[WHAT YOU NEED TO DO]
The word to look for is "Pokaż". Report every line of the entries below that has it.

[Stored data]
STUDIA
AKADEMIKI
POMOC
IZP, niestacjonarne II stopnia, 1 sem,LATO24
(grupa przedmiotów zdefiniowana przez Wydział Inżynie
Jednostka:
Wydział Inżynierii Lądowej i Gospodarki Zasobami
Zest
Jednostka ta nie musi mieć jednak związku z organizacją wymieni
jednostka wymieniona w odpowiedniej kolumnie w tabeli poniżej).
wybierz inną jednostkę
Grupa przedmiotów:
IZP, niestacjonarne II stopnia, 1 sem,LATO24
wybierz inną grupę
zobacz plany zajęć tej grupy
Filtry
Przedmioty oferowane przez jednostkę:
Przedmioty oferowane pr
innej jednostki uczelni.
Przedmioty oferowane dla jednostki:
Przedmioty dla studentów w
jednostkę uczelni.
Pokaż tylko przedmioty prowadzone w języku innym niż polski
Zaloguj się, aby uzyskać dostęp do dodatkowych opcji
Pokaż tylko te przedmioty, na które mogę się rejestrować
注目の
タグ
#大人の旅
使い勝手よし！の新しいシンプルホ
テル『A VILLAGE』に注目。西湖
...
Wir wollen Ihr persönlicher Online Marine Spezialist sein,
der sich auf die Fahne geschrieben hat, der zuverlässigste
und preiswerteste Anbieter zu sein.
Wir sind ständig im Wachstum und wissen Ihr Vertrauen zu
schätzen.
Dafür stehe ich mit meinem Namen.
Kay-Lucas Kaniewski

[TASK RESPONSE]
Pokaż tylko przedmioty prowadzone w języku innym niż polski
Pokaż tylko te przedmioty, na które mogę się rejestrować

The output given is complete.